- Written instruction
Rewrite the listing below, putting "processed" wherever "developed" appears and leaving everything else unchanged.

- Material to process

* * * * *

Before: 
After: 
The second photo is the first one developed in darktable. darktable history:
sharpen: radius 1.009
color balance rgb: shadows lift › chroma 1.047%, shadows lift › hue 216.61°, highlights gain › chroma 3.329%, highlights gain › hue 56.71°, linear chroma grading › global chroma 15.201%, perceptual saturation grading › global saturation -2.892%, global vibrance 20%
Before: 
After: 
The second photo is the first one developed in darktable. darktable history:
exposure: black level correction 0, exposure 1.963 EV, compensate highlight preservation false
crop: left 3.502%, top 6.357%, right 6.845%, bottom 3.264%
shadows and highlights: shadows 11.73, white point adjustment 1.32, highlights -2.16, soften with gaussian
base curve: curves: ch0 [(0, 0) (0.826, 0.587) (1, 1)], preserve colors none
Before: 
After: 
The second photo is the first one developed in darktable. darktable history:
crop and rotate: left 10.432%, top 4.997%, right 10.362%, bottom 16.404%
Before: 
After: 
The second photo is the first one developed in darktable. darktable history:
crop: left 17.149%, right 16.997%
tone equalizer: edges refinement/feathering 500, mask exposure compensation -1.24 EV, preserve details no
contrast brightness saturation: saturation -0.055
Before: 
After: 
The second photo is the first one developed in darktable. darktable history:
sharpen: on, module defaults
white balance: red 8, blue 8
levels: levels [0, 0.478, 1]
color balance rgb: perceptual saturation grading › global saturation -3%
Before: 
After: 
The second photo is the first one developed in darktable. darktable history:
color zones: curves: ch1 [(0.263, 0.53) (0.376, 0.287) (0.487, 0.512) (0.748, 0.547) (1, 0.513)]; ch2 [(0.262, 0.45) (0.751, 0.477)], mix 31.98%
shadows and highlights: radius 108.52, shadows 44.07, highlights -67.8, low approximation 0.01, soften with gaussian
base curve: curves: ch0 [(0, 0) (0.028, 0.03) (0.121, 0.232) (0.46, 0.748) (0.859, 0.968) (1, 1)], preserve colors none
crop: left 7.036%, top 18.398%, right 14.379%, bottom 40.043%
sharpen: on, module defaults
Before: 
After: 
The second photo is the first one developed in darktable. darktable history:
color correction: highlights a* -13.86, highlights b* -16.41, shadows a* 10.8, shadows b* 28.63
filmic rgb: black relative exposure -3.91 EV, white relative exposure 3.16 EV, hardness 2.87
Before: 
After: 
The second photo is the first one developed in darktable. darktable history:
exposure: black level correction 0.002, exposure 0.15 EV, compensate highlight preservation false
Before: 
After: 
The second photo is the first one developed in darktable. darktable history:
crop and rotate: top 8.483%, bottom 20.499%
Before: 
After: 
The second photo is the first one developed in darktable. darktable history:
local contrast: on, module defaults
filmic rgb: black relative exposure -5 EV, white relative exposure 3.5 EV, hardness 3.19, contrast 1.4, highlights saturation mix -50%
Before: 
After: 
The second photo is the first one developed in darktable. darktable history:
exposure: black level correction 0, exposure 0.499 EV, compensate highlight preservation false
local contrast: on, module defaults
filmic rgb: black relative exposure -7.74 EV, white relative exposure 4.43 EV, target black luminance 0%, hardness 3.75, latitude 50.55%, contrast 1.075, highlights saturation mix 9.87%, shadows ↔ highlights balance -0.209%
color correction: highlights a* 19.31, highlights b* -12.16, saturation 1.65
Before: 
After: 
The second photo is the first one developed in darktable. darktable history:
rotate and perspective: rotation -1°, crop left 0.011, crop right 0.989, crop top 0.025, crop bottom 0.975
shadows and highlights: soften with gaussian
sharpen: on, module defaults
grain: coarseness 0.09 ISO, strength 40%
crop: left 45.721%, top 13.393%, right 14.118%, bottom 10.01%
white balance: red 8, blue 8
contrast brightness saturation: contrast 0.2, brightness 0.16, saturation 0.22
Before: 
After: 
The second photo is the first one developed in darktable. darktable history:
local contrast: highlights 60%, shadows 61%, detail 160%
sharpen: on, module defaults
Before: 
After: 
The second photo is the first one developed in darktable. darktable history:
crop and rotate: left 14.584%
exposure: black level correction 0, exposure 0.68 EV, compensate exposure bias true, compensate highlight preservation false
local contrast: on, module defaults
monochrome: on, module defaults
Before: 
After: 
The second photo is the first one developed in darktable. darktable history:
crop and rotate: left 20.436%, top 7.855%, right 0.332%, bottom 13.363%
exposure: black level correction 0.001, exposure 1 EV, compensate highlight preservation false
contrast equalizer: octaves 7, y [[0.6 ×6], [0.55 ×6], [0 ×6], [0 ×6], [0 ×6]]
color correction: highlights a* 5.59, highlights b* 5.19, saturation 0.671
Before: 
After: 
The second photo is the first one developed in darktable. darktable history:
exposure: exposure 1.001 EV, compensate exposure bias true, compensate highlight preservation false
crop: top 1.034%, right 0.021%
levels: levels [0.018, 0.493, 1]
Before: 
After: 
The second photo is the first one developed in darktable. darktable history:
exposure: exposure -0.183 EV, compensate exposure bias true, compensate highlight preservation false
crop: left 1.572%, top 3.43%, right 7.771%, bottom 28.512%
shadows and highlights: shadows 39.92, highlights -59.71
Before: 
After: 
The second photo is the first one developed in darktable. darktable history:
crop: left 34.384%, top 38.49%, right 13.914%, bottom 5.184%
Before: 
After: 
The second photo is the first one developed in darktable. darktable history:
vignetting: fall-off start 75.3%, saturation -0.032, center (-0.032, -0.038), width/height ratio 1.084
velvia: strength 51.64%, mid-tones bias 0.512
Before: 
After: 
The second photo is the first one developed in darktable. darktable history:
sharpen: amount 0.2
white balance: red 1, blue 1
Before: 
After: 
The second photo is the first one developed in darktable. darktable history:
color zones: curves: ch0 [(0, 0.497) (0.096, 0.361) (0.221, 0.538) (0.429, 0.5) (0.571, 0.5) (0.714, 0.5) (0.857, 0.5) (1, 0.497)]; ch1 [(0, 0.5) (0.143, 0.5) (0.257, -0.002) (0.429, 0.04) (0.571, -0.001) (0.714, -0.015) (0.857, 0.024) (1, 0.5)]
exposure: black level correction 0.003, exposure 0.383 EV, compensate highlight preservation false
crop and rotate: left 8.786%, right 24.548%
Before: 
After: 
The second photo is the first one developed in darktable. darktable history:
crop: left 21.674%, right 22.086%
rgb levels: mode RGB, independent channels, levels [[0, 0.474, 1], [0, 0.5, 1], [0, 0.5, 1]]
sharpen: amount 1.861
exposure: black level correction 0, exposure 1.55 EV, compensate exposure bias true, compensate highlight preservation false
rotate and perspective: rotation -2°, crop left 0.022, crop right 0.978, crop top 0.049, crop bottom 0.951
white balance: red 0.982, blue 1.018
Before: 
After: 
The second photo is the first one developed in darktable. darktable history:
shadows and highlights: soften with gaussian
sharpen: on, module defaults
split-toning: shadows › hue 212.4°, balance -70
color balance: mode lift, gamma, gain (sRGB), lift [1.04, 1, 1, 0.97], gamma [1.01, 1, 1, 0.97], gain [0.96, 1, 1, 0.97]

* * * * *

- Finished task
Before: 
After: 
The second photo is the first one processed in darktable. darktable history:
sharpen: radius 1.009
color balance rgb: shadows lift › chroma 1.047%, shadows lift › hue 216.61°, highlights gain › chroma 3.329%, highlights gain › hue 56.71°, linear chroma grading › global chroma 15.201%, perceptual saturation grading › global saturation -2.892%, global vibrance 20%
Before: 
After: 
The second photo is the first one processed in darktable. darktable history:
exposure: black level correction 0, exposure 1.963 EV, compensate highlight preservation false
crop: left 3.502%, top 6.357%, right 6.845%, bottom 3.264%
shadows and highlights: shadows 11.73, white point adjustment 1.32, highlights -2.16, soften with gaussian
base curve: curves: ch0 [(0, 0) (0.826, 0.587) (1, 1)], preserve colors none
Before: 
After: 
The second photo is the first one processed in darktable. darktable history:
crop and rotate: left 10.432%, top 4.997%, right 10.362%, bottom 16.404%
Before: 
After: 
The second photo is the first one processed in darktable. darktable history:
crop: left 17.149%, right 16.997%
tone equalizer: edges refinement/feathering 500, mask exposure compensation -1.24 EV, preserve details no
contrast brightness saturation: saturation -0.055
Before: 
After: 
The second photo is the first one processed in darktable. darktable history:
sharpen: on, module defaults
white balance: red 8, blue 8
levels: levels [0, 0.478, 1]
color balance rgb: perceptual saturation grading › global saturation -3%
Before: 
After: 
The second photo is the first one processed in darktable. darktable history:
color zones: curves: ch1 [(0.263, 0.53) (0.376, 0.287) (0.487, 0.512) (0.748, 0.547) (1, 0.513)]; ch2 [(0.262, 0.45) (0.751, 0.477)], mix 31.98%
shadows and highlights: radius 108.52, shadows 44.07, highlights -67.8, low approximation 0.01, soften with gaussian
base curve: curves: ch0 [(0, 0) (0.028, 0.03) (0.121, 0.232) (0.46, 0.748) (0.859, 0.968) (1, 1)], preserve colors none
crop: left 7.036%, top 18.398%, right 14.379%, bottom 40.043%
sharpen: on, module defaults
Before: 
After: 
The second photo is the first one processed in darktable. darktable history:
color correction: highlights a* -13.86, highlights b* -16.41, shadows a* 10.8, shadows b* 28.63
filmic rgb: black relative exposure -3.91 EV, white relative exposure 3.16 EV, hardness 2.87
Before: 
After: 
The second photo is the first one processed in darktable. darktable history:
exposure: black level correction 0.002, exposure 0.15 EV, compensate highlight preservation false
Before: 
After: 
The second photo is the first one processed in darktable. darktable history:
crop and rotate: top 8.483%, bottom 20.499%
Before: 
After: 
The second photo is the first one processed in darktable. darktable history:
local contrast: on, module defaults
filmic rgb: black relative exposure -5 EV, white relative exposure 3.5 EV, hardness 3.19, contrast 1.4, highlights saturation mix -50%
Before: 
After: 
The second photo is the first one processed in darktable. darktable history:
exposure: black level correction 0, exposure 0.499 EV, compensate highlight preservation false
local contrast: on, module defaults
filmic rgb: black relative exposure -7.74 EV, white relative exposure 4.43 EV, target black luminance 0%, hardness 3.75, latitude 50.55%, contrast 1.075, highlights saturation mix 9.87%, shadows ↔ highlights balance -0.209%
color correction: highlights a* 19.31, highlights b* -12.16, saturation 1.65
Before: 
After: 
The second photo is the first one processed in darktable. darktable history:
rotate and perspective: rotation -1°, crop left 0.011, crop right 0.989, crop top 0.025, crop bottom 0.975
shadows and highlights: soften with gaussian
sharpen: on, module defaults
grain: coarseness 0.09 ISO, strength 40%
crop: left 45.721%, top 13.393%, right 14.118%, bottom 10.01%
white balance: red 8, blue 8
contrast brightness saturation: contrast 0.2, brightness 0.16, saturation 0.22
Before: 
After: 
The second photo is the first one processed in darktable. darktable history:
local contrast: highlights 60%, shadows 61%, detail 160%
sharpen: on, module defaults
Before: 
After: 
The second photo is the first one processed in darktable. darktable history:
crop and rotate: left 14.584%
exposure: black level correction 0, exposure 0.68 EV, compensate exposure bias true, compensate highlight preservation false
local contrast: on, module defaults
monochrome: on, module defaults
Before: 
After: 
The second photo is the first one processed in darktable. darktable history:
crop and rotate: left 20.436%, top 7.855%, right 0.332%, bottom 13.363%
exposure: black level correction 0.001, exposure 1 EV, compensate highlight preservation false
contrast equalizer: octaves 7, y [[0.6 ×6], [0.55 ×6], [0 ×6], [0 ×6], [0 ×6]]
color correction: highlights a* 5.59, highlights b* 5.19, saturation 0.671
Before: 
After: 
The second photo is the first one processed in darktable. darktable history:
exposure: exposure 1.001 EV, compensate exposure bias true, compensate highlight preservation false
crop: top 1.034%, right 0.021%
levels: levels [0.018, 0.493, 1]
Before: 
After: 
The second photo is the first one processed in darktable. darktable history:
exposure: exposure -0.183 EV, compensate exposure bias true, compensate highlight preservation false
crop: left 1.572%, top 3.43%, right 7.771%, bottom 28.512%
shadows and highlights: shadows 39.92, highlights -59.71
Before: 
After: 
The second photo is the first one processed in darktable. darktable history:
crop: left 34.384%, top 38.49%, right 13.914%, bottom 5.184%
Before: 
After: 
The second photo is the first one processed in darktable. darktable history:
vignetting: fall-off start 75.3%, saturation -0.032, center (-0.032, -0.038), width/height ratio 1.084
velvia: strength 51.64%, mid-tones bias 0.512
Before: 
After: 
The second photo is the first one processed in darktable. darktable history:
sharpen: amount 0.2
white balance: red 1, blue 1
Before: 
After: 
The second photo is the first one processed in darktable. darktable history:
color zones: curves: ch0 [(0, 0.497) (0.096, 0.361) (0.221, 0.538) (0.429, 0.5) (0.571, 0.5) (0.714, 0.5) (0.857, 0.5) (1, 0.497)]; ch1 [(0, 0.5) (0.143, 0.5) (0.257, -0.002) (0.429, 0.04) (0.571, -0.001) (0.714, -0.015) (0.857, 0.024) (1, 0.5)]
exposure: black level correction 0.003, exposure 0.383 EV, compensate highlight preservation false
crop and rotate: left 8.786%, right 24.548%
Before: 
After: 
The second photo is the first one processed in darktable. darktable history:
crop: left 21.674%, right 22.086%
rgb levels: mode RGB, independent channels, levels [[0, 0.474, 1], [0, 0.5, 1], [0, 0.5, 1]]
sharpen: amount 1.861
exposure: black level correction 0, exposure 1.55 EV, compensate exposure bias true, compensate highlight preservation false
rotate and perspective: rotation -2°, crop left 0.022, crop right 0.978, crop top 0.049, crop bottom 0.951
white balance: red 0.982, blue 1.018
Before: 
After: 
The second photo is the first one processed in darktable. darktable history:
shadows and highlights: soften with gaussian
sharpen: on, module defaults
split-toning: shadows › hue 212.4°, balance -70
color balance: mode lift, gamma, gain (sRGB), lift [1.04, 1, 1, 0.97], gamma [1.01, 1, 1, 0.97], gain [0.96, 1, 1, 0.97]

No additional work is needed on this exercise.